## Consumption

**i. Planned Consumption Expenditure (C)**

This is made up of planned expenditure by households on durable and non-durable goods and services such as household expenditure on plantain, cars, shoes, and so on.

**ii. Consumption Function:**

A consumption function, in its simplest form, expresses the relation of consumption to disposable income (defined as gross income minus tax), holding non-income determinants of consumption constant. This function is represented as follows:

C = a + bY_{d} a > 0; 0 < b < 1

Where C = consumption expenditure; and

Y_{d} = disposable income

The consumption function in this form is a linear function (a straight line) where:

“a” measures consumption expenditure when income is zero (Y_{d} = 0). This is called autonomous consumption. It is independent of the level of disposable income.

“bY_{d}” is income induced consumption expenditure. This is the proportion of consumption expenditure that is dependent on the level of disposable income.

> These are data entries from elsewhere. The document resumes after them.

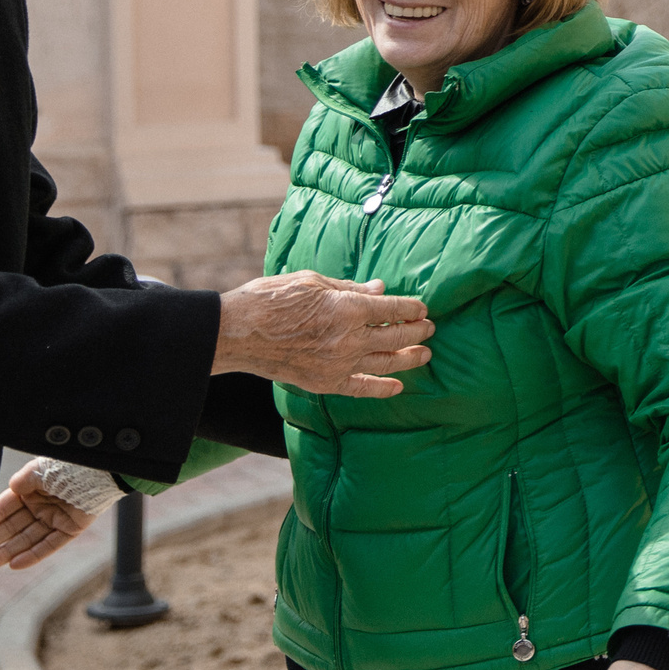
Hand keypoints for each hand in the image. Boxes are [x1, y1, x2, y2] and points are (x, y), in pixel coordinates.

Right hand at [0, 459, 99, 568]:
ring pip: (28, 539)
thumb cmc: (68, 465)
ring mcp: (55, 518)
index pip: (5, 508)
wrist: (100, 469)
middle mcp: (41, 506)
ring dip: (10, 551)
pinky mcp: (71, 528)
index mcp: (31, 491)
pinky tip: (16, 564)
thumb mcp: (40, 469)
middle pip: (14, 527)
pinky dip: (34, 554)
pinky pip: (50, 544)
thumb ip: (23, 480)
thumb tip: (11, 489)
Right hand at [213, 271, 432, 396]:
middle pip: (396, 337)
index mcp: (348, 308)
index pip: (393, 310)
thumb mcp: (314, 281)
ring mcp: (338, 364)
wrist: (238, 332)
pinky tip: (397, 386)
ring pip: (385, 363)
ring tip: (426, 355)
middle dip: (417, 332)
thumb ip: (351, 288)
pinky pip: (361, 388)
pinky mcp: (325, 382)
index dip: (412, 309)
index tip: (423, 309)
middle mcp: (349, 339)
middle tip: (430, 329)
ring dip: (409, 359)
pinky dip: (382, 388)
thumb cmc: (272, 298)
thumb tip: (380, 290)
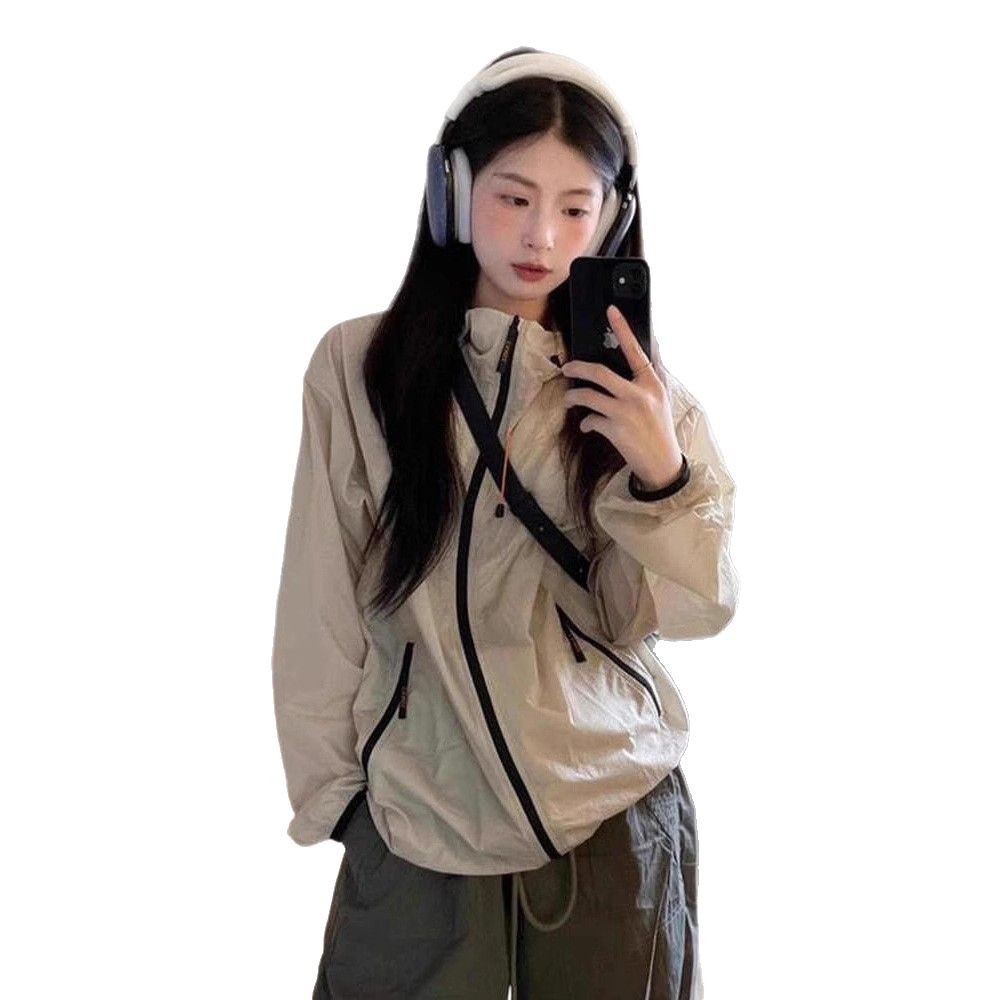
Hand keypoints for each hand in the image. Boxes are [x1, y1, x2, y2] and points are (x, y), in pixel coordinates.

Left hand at [561, 304, 683, 489]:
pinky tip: (587, 425)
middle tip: (567, 367)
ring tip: (569, 399)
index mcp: (652, 383)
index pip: (636, 350)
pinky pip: (591, 420)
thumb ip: (651, 373)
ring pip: (589, 396)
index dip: (623, 329)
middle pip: (600, 373)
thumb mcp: (661, 397)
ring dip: (573, 397)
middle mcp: (639, 395)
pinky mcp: (616, 431)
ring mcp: (626, 413)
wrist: (662, 462)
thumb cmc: (659, 428)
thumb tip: (651, 343)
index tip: (611, 310)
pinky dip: (585, 422)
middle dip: (578, 367)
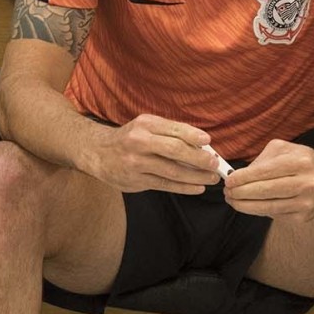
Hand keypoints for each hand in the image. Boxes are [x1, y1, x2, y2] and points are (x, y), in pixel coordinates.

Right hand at [92, 114, 221, 193]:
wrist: (98, 152)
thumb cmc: (129, 138)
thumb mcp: (145, 126)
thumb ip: (169, 132)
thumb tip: (201, 143)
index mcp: (145, 124)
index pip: (173, 129)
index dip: (192, 135)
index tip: (208, 141)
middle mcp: (140, 142)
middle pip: (174, 150)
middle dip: (198, 158)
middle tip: (214, 163)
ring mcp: (137, 163)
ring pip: (172, 171)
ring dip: (196, 176)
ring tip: (211, 178)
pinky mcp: (136, 180)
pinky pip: (165, 185)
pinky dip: (184, 187)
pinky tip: (197, 188)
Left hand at [224, 139, 313, 221]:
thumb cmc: (304, 160)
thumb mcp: (285, 150)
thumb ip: (262, 160)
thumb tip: (239, 176)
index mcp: (300, 162)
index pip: (266, 172)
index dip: (244, 178)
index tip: (229, 180)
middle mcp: (306, 183)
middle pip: (265, 191)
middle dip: (241, 193)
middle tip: (227, 192)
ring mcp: (306, 203)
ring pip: (268, 207)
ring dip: (246, 206)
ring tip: (233, 200)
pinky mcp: (304, 217)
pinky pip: (275, 215)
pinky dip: (260, 210)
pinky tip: (251, 205)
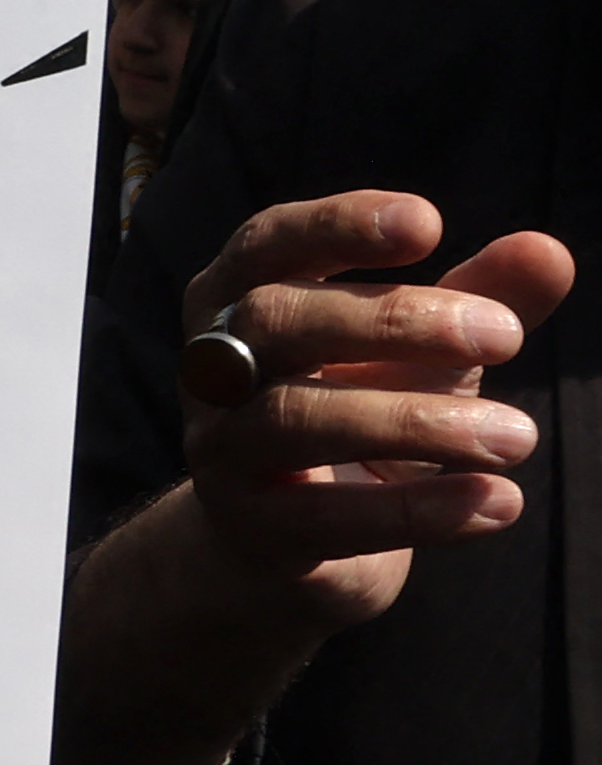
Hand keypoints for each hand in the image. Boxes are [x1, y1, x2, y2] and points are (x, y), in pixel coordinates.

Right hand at [166, 191, 567, 633]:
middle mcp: (213, 368)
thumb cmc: (357, 411)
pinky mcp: (247, 528)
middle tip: (509, 336)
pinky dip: (417, 511)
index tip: (430, 225)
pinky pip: (322, 516)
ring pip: (294, 418)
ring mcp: (219, 448)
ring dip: (415, 424)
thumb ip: (480, 298)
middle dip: (394, 321)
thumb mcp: (422, 352)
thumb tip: (549, 250)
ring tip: (520, 436)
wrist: (287, 540)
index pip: (267, 244)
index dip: (335, 226)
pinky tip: (500, 502)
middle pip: (276, 322)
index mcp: (241, 301)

“b” measures the extent of a change in consumption expenditure with respect to a change in disposable income. It is the slope of the consumption function. It is called the Marginal Propensity to Consume (MPC).

Figure 11.2 depicts the consumption function. “a” is non- income induced consumption expenditure or the autonomous consumption expenditure and the line marked C= a + bY_{d} is the consumption function. The slope of the consumption function is ∆C/∆Y_{d} and is equal to “b”.